> [ASSIGNED TASK]: From the records below, please repeat exactly the line that has "game controller (white)", the line that has "camera: 30 degrees right, 5 degrees up", and every line between them, and nothing else.

> [RECORDS TO PROCESS]:
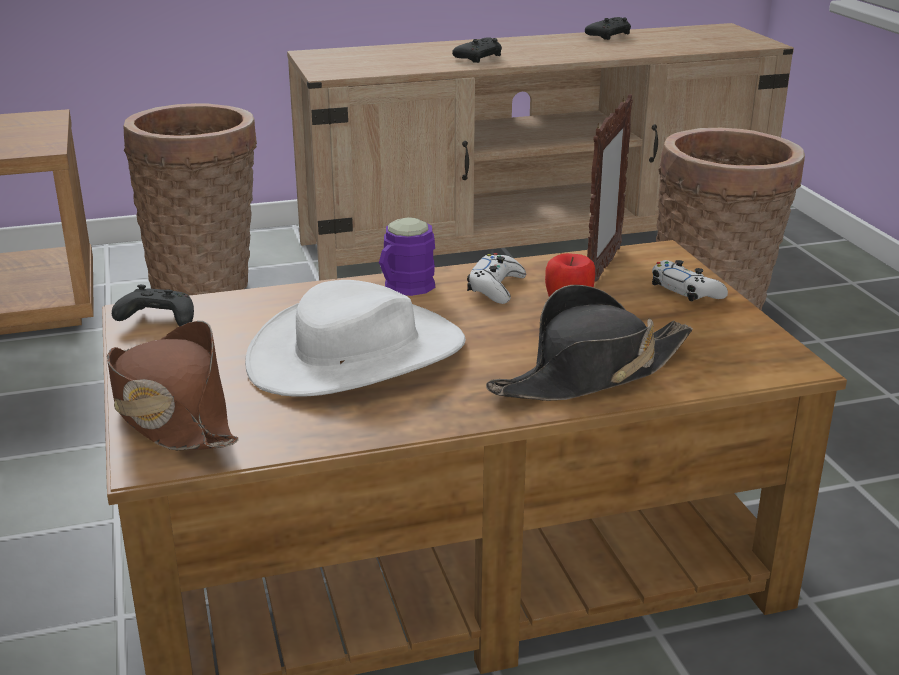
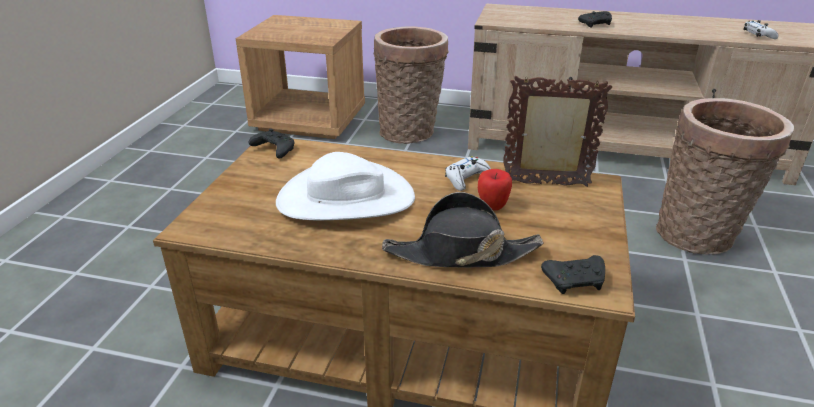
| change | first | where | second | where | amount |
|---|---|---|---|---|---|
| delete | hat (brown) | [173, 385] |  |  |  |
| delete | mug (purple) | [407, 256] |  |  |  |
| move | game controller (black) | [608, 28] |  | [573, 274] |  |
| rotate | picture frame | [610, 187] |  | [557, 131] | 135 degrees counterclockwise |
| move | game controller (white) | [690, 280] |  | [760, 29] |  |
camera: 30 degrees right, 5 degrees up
* * *
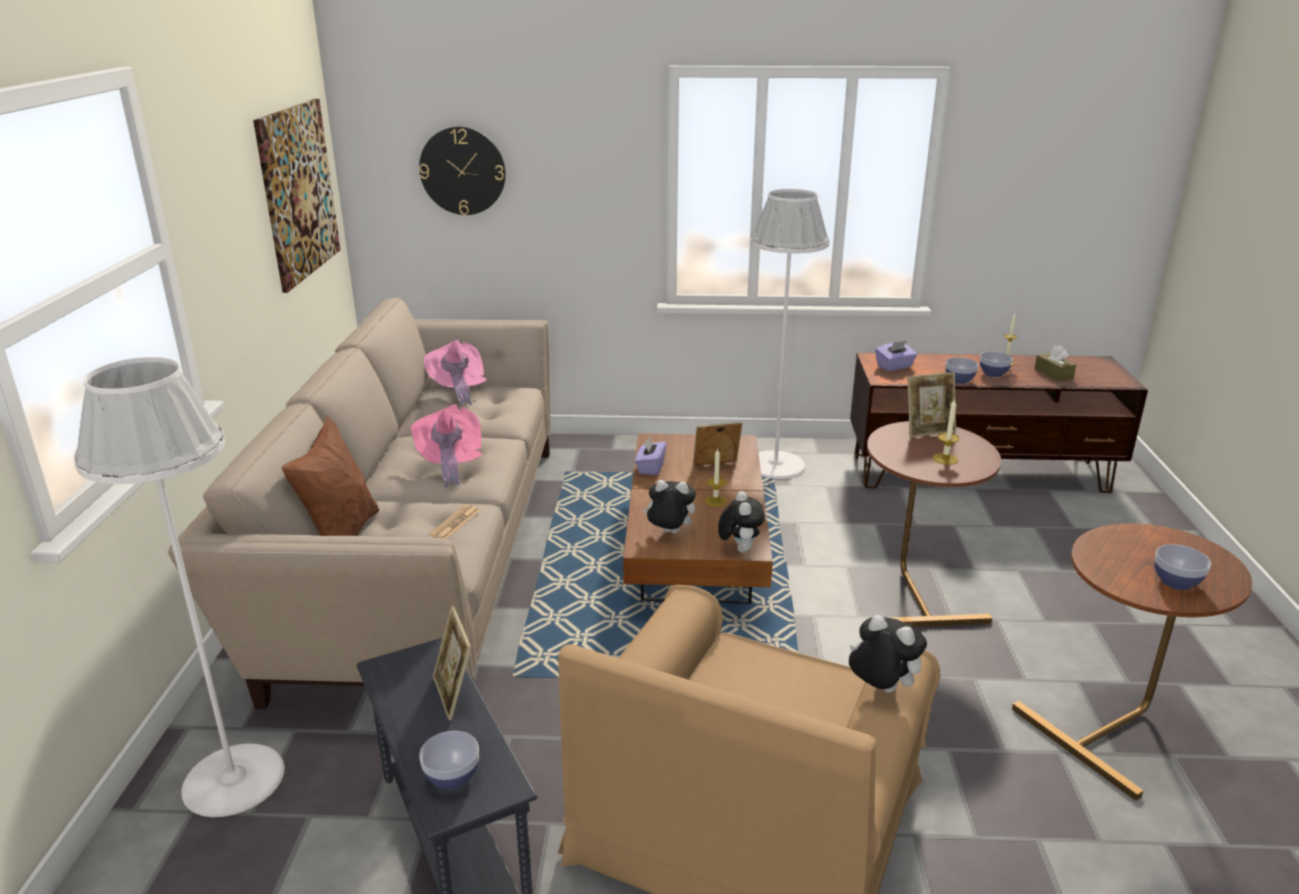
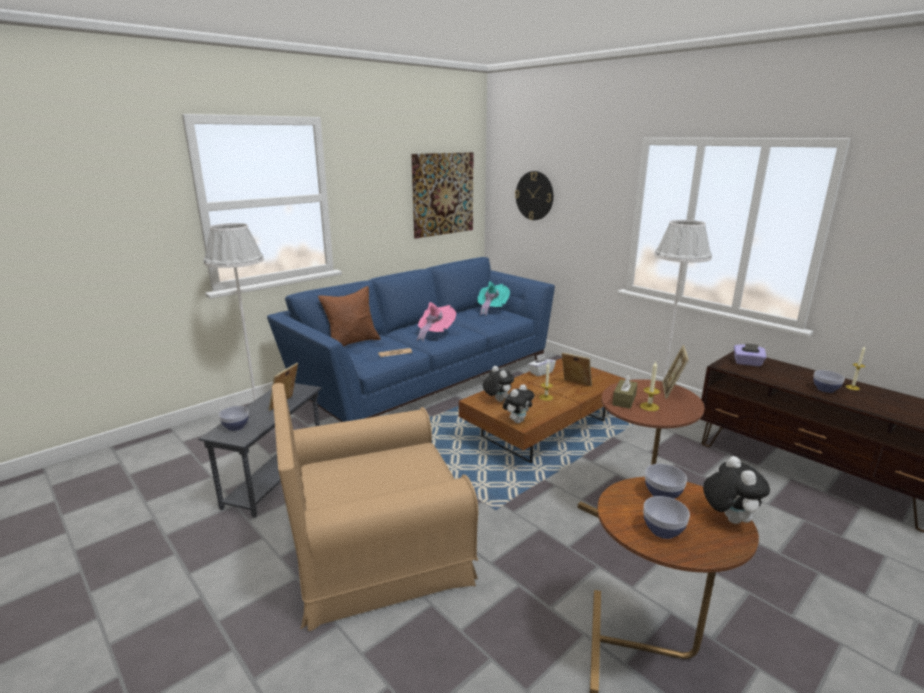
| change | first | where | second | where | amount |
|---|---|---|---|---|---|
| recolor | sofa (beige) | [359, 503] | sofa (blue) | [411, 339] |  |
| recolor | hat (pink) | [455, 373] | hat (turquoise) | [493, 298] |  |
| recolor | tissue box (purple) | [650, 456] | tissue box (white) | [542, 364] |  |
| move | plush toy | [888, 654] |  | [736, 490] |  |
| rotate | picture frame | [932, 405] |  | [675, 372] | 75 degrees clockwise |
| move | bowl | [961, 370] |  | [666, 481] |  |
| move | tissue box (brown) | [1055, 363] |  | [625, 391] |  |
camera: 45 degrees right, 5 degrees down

> [EXERCISE SOLUTION]:
| move | game controller (white) | [690, 280] |  | [760, 29] |  |
camera: 30 degrees right, 5 degrees up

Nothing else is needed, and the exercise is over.